(Saved data entries)
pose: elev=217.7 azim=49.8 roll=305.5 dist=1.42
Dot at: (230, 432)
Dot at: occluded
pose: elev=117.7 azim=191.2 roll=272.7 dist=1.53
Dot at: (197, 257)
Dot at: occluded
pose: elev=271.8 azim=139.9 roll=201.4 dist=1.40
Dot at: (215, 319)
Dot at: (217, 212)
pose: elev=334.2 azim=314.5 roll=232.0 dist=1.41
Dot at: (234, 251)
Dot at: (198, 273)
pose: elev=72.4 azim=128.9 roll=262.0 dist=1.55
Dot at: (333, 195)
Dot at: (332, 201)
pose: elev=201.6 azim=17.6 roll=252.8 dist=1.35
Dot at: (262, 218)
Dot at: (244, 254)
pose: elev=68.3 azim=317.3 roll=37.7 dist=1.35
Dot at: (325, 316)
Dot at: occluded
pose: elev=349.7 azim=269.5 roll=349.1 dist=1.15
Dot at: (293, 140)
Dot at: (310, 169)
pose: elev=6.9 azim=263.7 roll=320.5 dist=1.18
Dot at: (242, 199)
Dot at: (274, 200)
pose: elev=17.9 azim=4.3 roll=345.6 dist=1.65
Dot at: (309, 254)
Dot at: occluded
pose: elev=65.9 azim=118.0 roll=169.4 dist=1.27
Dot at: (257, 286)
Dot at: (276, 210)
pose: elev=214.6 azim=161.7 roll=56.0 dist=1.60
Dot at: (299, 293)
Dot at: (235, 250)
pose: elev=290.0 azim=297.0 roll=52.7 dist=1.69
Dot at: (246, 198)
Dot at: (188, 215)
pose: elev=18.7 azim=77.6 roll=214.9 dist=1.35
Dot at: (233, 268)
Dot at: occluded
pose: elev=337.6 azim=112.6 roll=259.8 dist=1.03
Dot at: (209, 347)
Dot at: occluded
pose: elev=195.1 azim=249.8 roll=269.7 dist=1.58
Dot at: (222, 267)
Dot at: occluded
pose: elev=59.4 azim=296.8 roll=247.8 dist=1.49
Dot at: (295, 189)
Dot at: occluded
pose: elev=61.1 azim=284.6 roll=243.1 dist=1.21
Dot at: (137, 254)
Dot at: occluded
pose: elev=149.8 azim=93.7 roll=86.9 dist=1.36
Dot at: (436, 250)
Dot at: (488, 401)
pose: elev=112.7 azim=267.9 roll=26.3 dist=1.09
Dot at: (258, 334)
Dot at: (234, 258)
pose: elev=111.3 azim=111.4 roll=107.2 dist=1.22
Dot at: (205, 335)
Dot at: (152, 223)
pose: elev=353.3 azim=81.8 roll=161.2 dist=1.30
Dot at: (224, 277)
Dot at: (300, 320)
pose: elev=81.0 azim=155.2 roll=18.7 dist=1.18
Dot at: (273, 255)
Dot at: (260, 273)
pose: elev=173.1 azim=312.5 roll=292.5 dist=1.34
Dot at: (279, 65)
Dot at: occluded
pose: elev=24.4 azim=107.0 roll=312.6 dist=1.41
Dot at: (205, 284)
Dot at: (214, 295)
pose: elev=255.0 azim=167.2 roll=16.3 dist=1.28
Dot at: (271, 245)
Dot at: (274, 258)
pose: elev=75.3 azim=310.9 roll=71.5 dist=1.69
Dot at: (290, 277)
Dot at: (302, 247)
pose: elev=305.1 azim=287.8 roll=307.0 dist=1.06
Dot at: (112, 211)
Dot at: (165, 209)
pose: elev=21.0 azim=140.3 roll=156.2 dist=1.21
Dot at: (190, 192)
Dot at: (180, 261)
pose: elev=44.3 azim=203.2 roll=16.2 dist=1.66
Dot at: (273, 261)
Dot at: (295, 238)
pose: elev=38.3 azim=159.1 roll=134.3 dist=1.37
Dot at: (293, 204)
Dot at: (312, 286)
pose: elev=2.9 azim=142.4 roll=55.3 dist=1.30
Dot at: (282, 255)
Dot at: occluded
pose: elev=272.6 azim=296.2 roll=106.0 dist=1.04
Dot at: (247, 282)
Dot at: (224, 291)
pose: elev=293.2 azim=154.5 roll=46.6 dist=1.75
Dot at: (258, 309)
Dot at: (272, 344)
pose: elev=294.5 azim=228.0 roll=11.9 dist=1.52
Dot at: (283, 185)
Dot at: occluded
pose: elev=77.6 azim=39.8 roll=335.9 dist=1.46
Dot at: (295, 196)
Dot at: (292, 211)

-- AIM --
Convert these lines into a Markdown table with the columns Row and Line, numbering each line in order and leaving out blank lines.

-- ANSWER IN FULL --
| Row | Line |
|---|---|
| 1 | pose: elev=217.7 azim=49.8 roll=305.5 dist=1.42 |
| 2 | Dot at: (230, 432) |
| 3 | Dot at: occluded |
| 4 | pose: elev=117.7 azim=191.2 roll=272.7 dist=1.53 |
| 5 | Dot at: (197, 257) |
| 6 | Dot at: occluded |
| 7 | pose: elev=271.8 azim=139.9 roll=201.4 dist=1.40 |
| 8 | Dot at: (215, 319) |
| 9 | Dot at: (217, 212) |
| 10 | pose: elev=334.2 azim=314.5 roll=232.0 dist=1.41 |
| 11 | Dot at: (234, 251) |
| 12 | Dot at: (198, 273) |
| 13 | pose: elev=72.4 azim=128.9 roll=262.0 dist=1.55 |
| 14 | Dot at: (333, 195) |
| 15 | Dot at: (332, 201) |
| 16 | pose: elev=201.6 azim=17.6 roll=252.8 dist=1.35 |
| 17 | Dot at: (262, 218) |
| 18 | Dot at: (244, 254) |
| 19 | pose: elev=68.3 azim=317.3 roll=37.7 dist=1.35 |
| 20 | Dot at: (325, 316) |
| 21 | Dot at: occluded |
| 22 | pose: elev=349.7 azim=269.5 roll=349.1 dist=1.15 |
| 23 | Dot at: (293, 140) |
| 24 | Dot at: (310, 169) |
| 25 | pose: elev=6.9 azim=263.7 roll=320.5 dist=1.18 |
| 26 | Dot at: (242, 199) |
| 27 | Dot at: (274, 200) |
| 28 | pose: elev=17.9 azim=4.3 roll=345.6 dist=1.65 |
| 29 | Dot at: (309, 254) |
| 30 | Dot at: occluded |
| 31 | pose: elev=65.9 azim=118.0 roll=169.4 dist=1.27 |
| 32 | Dot at: (257, 286) |
| 33 | Dot at: (276, 210) |
| 34 | pose: elev=214.6 azim=161.7 roll=56.0 dist=1.60 |
| 35 | Dot at: (299, 293) |
| 36 | Dot at: (235, 250) |
| 37 | pose: elev=290.0 azim=297.0 roll=52.7 dist=1.69 |
| 38 | Dot at: (246, 198) |
| 39 | Dot at: (188, 215) |
| 40 | pose: elev=18.7 azim=77.6 roll=214.9 dist=1.35 |
| 41 | Dot at: (233, 268) |
| 42 | Dot at: occluded |
| 43 | pose: elev=337.6 azim=112.6 roll=259.8 dist=1.03 |
| 44 | Dot at: (209, 347) |
| 45 | Dot at: occluded |
| 46 | pose: elev=195.1 azim=249.8 roll=269.7 dist=1.58 |
| 47 | Dot at: (222, 267) |
| 48 | Dot at: occluded |
| 49 | pose: elev=59.4 azim=296.8 roll=247.8 dist=1.49 |
| 50 | Dot at: (295, 189) |
| 51 | Dot at: occluded |
| 52 | pose: elev=61.1 azim=284.6 roll=243.1 dist=1.21 |
| 53 | Dot at: (137, 254) |
| 54 | Dot at: occluded |
| 55 | pose: elev=149.8 azim=93.7 roll=86.9 dist=1.36 |
| 56 | Dot at: (436, 250) |
| 57 | Dot at: (488, 401) |
| 58 | pose: elev=112.7 azim=267.9 roll=26.3 dist=1.09 |
| 59 | Dot at: (258, 334) |
| 60 | Dot at: (234, 258) |
| 61 | pose: elev=111.3 azim=111.4 roll=107.2 dist=1.22 |
| 62 | Dot at: (205, 335) |
| 63 | Dot at: (152, 223) |
| 64 | pose: elev=353.3 azim=81.8 roll=161.2 dist=1.30 |
| 65 | Dot at: (224, 277) |
| 66 | Dot at: (300, 320) |
| 67 | pose: elev=81.0 azim=155.2 roll=18.7 dist=1.18 |
| 68 | Dot at: (273, 255) |
| 69 | Dot at: (260, 273) |
| 70 | pose: elev=173.1 azim=312.5 roll=292.5 dist=1.34 |
| 71 | Dot at: (279, 65) |
| 72 | Dot at: occluded |
| 73 | pose: elev=24.4 azim=107.0 roll=312.6 dist=1.41 |
| 74 | Dot at: (205, 284) |
| 75 | Dot at: (214, 295) |
| 76 | pose: elev=255.0 azim=167.2 roll=16.3 dist=1.28 |
| 77 | Dot at: (271, 245) |
| 78 | Dot at: (274, 258) |
| 79 | pose: elev=75.3 azim=310.9 roll=71.5 dist=1.69 |
| 80 | Dot at: (290, 277) |
| 81 | Dot at: (302, 247) |
| 82 | pose: elev=305.1 azim=287.8 roll=307.0 dist=1.06 |
| 83 | Dot at: (112, 211) |
| 84 | Dot at: (165, 209) |
| 85 | pose: elev=21.0 azim=140.3 roll=156.2 dist=1.21 |
| 86 | Dot at: (190, 192) |
| 87 | Dot at: (180, 261) |
| 88 | pose: elev=44.3 azim=203.2 roll=16.2 dist=1.66 |
| 89 | Dot at: (273, 261) |
| 90 | Dot at: (295, 238) |
| 91 | pose: elev=38.3 azim=159.1 roll=134.3 dist=1.37 |
| 92 | Dot at: (293, 204) |
| 93 | Dot at: (312, 286) |
| 94 | pose: elev=2.9 azim=142.4 roll=55.3 dist=1.30 |
| 95 | Dot at: (282, 255) |
| 96 | Dot at: occluded |
| 97 | pose: elev=272.6 azim=296.2 roll=106.0 dist=1.04 |
| 98 | Dot at: (247, 282) |
| 99 | Dot at: (224, 291) |
| 100 | pose: elev=293.2 azim=154.5 roll=46.6 dist=1.75 |
| 101 | Dot at: (258, 309) |
| 102 | Dot at: (272, 344) |
| 103 | pose: elev=294.5 azim=228.0 roll=11.9 dist=1.52 |
| 104 | Dot at: (283, 185) |
| 105 | Dot at: occluded |
| 106 | pose: elev=77.6 azim=39.8 roll=335.9 dist=1.46 |
| 107 | Dot at: (295, 196) |
| 108 | Dot at: (292, 211) |